If you're trying to establish a history of what the user does then this is probably not a bad way to go about it. The cost depends on the cost of looking up the IP (probably trivial if it is a web application as that information is already known) and of writing a log to the database. Unless you're using some sort of nifty AJAX then simply logging page views is probably sufficient.
Answering the question, I'd say that, no, including the IP address in your logging, wouldn't slow down or add any additional cost to the logging mechanism. Presuming you're already logging things like:
- datetime
- URLs accessed
- screen res/OS/browser
The bigger question that's raised is: how often should you log the visit?
- every pageload?
- every IP address change?
Imagine you're on a website both on your PC and a mobile device.

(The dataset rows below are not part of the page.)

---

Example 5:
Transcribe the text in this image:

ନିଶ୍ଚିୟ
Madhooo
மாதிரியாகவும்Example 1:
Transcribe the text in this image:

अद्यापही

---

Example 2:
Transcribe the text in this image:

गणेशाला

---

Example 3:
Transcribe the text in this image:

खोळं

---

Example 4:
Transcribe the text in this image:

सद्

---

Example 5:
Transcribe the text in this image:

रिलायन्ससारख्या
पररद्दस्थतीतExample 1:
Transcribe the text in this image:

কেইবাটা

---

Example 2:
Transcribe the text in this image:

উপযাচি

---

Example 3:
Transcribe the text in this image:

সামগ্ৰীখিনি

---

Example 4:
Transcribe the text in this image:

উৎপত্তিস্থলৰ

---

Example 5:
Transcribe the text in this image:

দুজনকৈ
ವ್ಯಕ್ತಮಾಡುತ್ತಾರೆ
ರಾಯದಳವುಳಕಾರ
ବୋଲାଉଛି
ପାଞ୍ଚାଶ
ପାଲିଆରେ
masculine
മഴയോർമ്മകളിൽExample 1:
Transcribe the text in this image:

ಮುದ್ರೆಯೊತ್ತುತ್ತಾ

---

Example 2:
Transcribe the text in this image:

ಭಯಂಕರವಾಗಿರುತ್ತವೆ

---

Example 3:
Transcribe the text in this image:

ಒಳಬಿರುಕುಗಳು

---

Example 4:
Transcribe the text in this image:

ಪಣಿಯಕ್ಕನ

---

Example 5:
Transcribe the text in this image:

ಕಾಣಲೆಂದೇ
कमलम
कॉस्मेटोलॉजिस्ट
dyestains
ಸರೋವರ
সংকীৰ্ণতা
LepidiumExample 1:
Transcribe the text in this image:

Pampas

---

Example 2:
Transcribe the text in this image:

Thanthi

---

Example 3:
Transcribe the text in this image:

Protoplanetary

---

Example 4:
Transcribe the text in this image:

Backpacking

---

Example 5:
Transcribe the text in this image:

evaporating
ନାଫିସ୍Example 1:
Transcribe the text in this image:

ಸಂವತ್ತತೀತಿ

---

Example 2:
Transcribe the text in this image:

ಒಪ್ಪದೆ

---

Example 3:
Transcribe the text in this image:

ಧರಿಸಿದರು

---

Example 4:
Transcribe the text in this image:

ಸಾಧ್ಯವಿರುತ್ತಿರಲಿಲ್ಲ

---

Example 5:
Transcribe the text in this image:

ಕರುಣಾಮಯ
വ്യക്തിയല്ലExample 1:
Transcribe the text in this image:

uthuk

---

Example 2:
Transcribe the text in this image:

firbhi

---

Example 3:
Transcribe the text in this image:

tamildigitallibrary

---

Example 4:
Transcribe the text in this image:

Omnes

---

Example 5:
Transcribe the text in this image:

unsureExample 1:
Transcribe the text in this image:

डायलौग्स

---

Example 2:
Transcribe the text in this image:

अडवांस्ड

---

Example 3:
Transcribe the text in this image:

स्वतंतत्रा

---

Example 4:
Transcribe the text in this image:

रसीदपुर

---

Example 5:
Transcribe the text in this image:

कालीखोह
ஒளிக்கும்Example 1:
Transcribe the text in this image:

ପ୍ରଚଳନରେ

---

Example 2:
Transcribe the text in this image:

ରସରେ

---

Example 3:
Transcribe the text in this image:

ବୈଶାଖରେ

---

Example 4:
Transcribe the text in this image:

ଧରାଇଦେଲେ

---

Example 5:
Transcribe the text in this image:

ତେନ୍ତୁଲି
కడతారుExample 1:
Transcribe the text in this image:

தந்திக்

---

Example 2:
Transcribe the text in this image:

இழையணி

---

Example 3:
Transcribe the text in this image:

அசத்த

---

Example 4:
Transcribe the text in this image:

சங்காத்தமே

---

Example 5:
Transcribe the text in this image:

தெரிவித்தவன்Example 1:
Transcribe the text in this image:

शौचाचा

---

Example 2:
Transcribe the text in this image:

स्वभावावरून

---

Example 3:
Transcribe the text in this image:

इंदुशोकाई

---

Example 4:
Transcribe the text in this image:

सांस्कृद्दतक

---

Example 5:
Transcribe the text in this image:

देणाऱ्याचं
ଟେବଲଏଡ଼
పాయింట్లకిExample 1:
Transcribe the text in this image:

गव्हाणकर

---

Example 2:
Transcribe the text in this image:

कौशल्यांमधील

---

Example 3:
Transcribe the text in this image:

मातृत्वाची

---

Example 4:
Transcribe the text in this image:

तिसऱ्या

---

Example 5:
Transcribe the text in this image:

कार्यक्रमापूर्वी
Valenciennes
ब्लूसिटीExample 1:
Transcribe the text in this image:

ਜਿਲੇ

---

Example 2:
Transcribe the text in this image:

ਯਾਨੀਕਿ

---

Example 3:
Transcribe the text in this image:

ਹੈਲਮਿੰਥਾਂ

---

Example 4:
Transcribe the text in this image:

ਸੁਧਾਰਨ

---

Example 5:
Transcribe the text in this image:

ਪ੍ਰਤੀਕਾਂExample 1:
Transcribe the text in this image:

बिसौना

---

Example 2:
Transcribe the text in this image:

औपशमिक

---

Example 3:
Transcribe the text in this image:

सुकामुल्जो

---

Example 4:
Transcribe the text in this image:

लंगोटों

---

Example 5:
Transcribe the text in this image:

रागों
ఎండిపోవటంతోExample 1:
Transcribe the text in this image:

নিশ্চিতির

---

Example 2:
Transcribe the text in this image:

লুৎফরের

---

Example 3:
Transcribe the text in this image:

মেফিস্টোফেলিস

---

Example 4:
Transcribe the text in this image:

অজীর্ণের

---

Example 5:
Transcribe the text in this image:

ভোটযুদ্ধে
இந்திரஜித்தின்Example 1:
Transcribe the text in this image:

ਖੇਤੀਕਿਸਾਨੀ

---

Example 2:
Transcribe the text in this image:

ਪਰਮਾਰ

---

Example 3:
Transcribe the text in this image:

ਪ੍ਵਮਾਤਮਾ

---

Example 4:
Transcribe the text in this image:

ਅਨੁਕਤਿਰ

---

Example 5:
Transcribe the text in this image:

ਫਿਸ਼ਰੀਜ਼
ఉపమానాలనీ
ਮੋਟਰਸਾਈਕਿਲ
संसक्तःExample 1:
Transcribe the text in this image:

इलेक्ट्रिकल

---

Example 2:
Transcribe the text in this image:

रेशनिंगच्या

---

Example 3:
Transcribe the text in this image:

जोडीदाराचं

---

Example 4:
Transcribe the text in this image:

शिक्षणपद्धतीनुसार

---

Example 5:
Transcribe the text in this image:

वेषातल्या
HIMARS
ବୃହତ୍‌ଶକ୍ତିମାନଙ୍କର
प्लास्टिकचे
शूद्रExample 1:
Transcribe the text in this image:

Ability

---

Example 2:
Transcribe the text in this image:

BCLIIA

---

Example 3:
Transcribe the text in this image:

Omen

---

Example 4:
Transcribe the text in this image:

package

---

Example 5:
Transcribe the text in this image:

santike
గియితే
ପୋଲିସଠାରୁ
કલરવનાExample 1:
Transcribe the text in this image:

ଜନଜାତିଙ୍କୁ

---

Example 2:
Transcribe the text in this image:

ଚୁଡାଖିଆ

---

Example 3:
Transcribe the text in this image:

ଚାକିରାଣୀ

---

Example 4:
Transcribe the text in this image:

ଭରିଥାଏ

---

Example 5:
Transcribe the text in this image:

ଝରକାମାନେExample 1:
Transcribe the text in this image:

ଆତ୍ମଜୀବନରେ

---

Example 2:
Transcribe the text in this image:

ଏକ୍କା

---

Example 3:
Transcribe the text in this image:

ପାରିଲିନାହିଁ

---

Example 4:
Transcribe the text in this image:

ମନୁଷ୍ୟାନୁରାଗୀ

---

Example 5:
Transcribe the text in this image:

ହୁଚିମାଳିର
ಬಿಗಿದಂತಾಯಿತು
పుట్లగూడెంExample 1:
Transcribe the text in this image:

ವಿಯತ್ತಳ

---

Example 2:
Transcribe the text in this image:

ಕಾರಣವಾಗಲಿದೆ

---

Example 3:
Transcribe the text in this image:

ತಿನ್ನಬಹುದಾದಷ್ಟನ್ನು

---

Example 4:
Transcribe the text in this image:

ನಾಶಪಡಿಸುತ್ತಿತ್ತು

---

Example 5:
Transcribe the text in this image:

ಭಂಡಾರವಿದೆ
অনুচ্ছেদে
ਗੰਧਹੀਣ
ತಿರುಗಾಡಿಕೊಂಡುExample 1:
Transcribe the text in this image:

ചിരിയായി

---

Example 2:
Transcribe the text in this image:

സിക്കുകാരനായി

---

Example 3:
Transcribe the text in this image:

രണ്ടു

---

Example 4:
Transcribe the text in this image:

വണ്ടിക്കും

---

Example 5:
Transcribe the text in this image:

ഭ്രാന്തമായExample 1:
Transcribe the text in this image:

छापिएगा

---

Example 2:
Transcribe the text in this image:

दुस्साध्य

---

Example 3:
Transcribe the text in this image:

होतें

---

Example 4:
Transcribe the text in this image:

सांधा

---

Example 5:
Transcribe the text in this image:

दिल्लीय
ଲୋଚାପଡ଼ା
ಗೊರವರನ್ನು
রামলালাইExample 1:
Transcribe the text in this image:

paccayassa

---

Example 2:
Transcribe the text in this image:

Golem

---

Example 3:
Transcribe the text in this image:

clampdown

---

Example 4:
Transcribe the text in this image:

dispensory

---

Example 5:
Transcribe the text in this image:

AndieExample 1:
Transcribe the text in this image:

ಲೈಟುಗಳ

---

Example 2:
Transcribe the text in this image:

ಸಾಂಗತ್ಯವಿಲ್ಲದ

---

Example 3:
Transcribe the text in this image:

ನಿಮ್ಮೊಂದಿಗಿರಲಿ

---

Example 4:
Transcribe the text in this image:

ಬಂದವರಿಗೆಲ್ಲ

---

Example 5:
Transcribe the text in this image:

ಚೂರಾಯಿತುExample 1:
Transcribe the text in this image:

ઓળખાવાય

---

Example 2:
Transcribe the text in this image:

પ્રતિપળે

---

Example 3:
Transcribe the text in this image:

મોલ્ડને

Forget the specifics really, imagine you've got two different sessions.
I'd say it's back to the business rules or needs.
So to directly answer your question, yes, adding any logging step will be slower than not having logged anything. However, for the most part it is a inconsequential cost. I suggest creating a user log table or log file that you only append to. That way your application can just insert into the table without having to process an update statement. You can always just clean out old data in a separate process as you see fit.
Perhaps using MDC for that purpose would reduce number of times you seek the IP address at different places in the code. Or even better, stick session ID into MDC and then follow that particular session, it's always easy to find out which IP the session corresponds to.